## PROBLEM
Looking at the records below, please say how many lines contain the word "wall", as a bare number.

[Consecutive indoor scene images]
◆ ◆ ◆ ◆ ◆
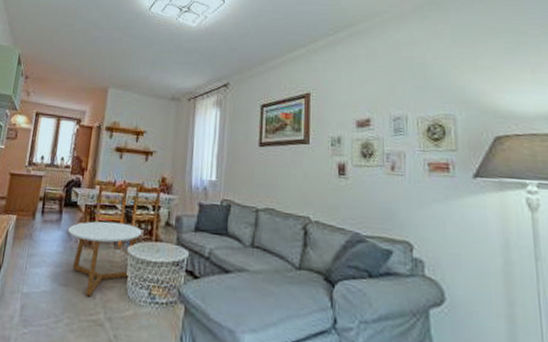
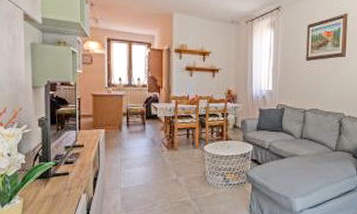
coffee table: present [68,221,142,297] -> none [153,128,215,186]

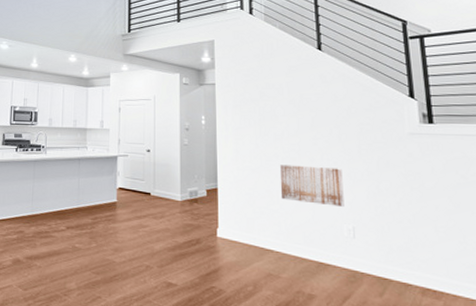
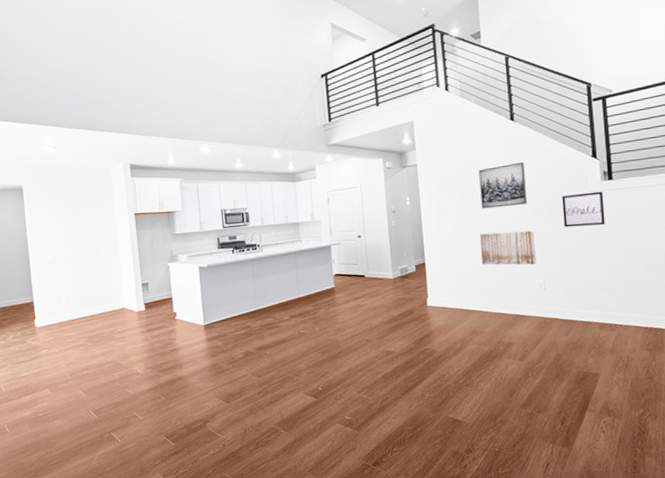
wall art: none [281,93,334,139] -> present [479,161,527,209]
wall art: none [374,134,426,173] -> present [562,191,605,228]

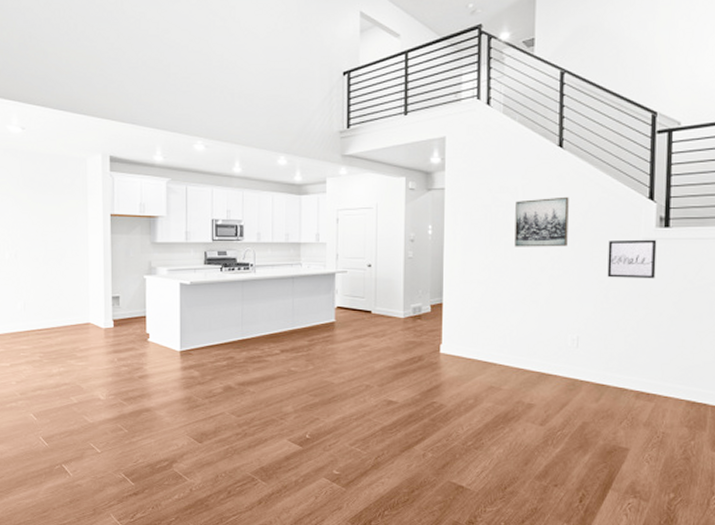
wall art: present [479,230,537,265] -> none [507,276,572,317]

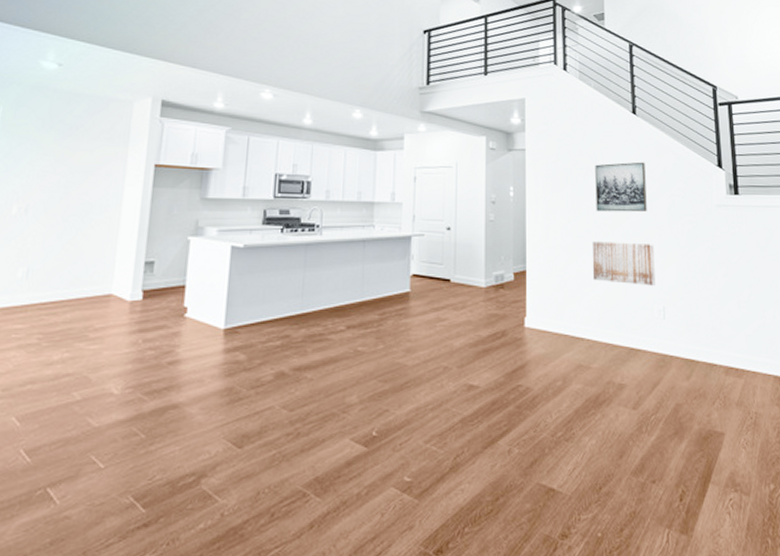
wall art: none [507,276,572,317] -> present [592,241,656,286]
wall art: present [607,239,657,279] -> none [685,206,731,247]

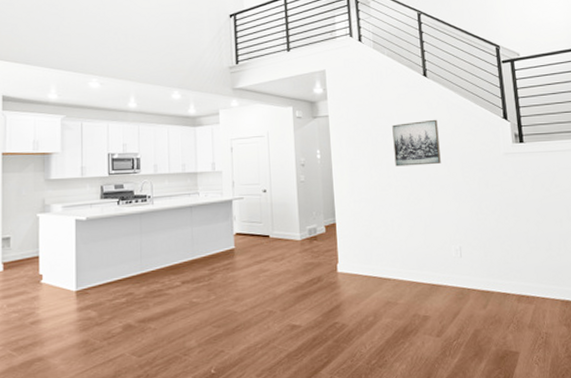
wall art: present [592,241,656,286] -> none [393,192,452,229]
◆ ◆ ◆ ◆ ◆
## EXERCISE SOLUTION
6